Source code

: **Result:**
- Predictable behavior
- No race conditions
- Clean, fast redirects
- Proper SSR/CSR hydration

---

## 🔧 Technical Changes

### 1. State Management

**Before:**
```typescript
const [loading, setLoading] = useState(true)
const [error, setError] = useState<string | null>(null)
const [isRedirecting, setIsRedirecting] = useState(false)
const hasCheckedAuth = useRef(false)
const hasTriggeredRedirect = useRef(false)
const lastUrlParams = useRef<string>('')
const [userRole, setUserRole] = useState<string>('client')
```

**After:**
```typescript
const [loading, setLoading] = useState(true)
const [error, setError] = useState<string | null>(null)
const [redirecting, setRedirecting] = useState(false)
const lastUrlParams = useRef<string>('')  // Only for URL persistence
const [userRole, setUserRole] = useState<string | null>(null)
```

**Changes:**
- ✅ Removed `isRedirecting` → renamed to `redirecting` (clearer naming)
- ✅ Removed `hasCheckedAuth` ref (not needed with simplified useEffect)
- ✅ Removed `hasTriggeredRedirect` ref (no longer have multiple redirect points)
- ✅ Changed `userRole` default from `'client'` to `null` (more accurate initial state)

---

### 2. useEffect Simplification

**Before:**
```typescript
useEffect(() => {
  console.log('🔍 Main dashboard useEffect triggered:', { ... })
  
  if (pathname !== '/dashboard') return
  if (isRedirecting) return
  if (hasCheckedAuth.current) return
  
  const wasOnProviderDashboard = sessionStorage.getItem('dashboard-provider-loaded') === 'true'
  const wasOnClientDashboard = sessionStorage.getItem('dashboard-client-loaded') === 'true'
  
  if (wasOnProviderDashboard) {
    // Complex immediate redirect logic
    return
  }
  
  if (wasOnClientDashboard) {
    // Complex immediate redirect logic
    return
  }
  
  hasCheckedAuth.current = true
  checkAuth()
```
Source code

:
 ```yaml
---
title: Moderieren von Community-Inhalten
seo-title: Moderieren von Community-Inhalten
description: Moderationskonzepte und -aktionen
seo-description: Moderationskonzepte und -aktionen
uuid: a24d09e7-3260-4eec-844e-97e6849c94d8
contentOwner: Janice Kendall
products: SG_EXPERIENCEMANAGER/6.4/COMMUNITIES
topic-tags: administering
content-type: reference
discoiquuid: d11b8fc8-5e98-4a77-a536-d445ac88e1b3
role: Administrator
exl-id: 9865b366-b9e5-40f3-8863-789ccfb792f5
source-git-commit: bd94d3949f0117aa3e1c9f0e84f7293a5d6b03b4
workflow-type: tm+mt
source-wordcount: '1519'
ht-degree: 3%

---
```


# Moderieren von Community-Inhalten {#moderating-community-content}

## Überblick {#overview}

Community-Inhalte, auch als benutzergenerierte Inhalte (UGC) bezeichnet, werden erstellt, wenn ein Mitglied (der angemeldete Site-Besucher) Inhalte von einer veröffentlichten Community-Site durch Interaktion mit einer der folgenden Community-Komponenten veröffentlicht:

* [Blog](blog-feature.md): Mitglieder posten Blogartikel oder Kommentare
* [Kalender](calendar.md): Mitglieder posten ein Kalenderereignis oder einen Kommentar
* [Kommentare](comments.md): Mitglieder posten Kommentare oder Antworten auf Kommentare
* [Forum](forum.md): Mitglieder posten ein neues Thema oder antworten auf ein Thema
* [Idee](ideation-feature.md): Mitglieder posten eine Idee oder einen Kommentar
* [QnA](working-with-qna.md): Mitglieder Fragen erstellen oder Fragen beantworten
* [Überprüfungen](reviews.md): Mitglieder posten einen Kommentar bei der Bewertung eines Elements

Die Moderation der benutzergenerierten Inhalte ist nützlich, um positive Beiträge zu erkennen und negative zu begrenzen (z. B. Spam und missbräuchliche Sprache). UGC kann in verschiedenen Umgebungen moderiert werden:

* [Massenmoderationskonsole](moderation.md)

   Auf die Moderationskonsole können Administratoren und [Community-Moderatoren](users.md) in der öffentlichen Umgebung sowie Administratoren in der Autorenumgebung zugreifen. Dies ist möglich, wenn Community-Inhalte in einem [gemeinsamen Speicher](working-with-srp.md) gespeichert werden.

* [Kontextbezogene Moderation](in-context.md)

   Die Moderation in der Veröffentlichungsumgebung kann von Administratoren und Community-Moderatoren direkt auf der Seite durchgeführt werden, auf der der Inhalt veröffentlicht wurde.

━━━━━━━━━━

TASK REQUIREMENTS: What is the number of lines in the listing that contain the string "Inhalten"? Reply with that number alone.

FINAL ANSWER: 3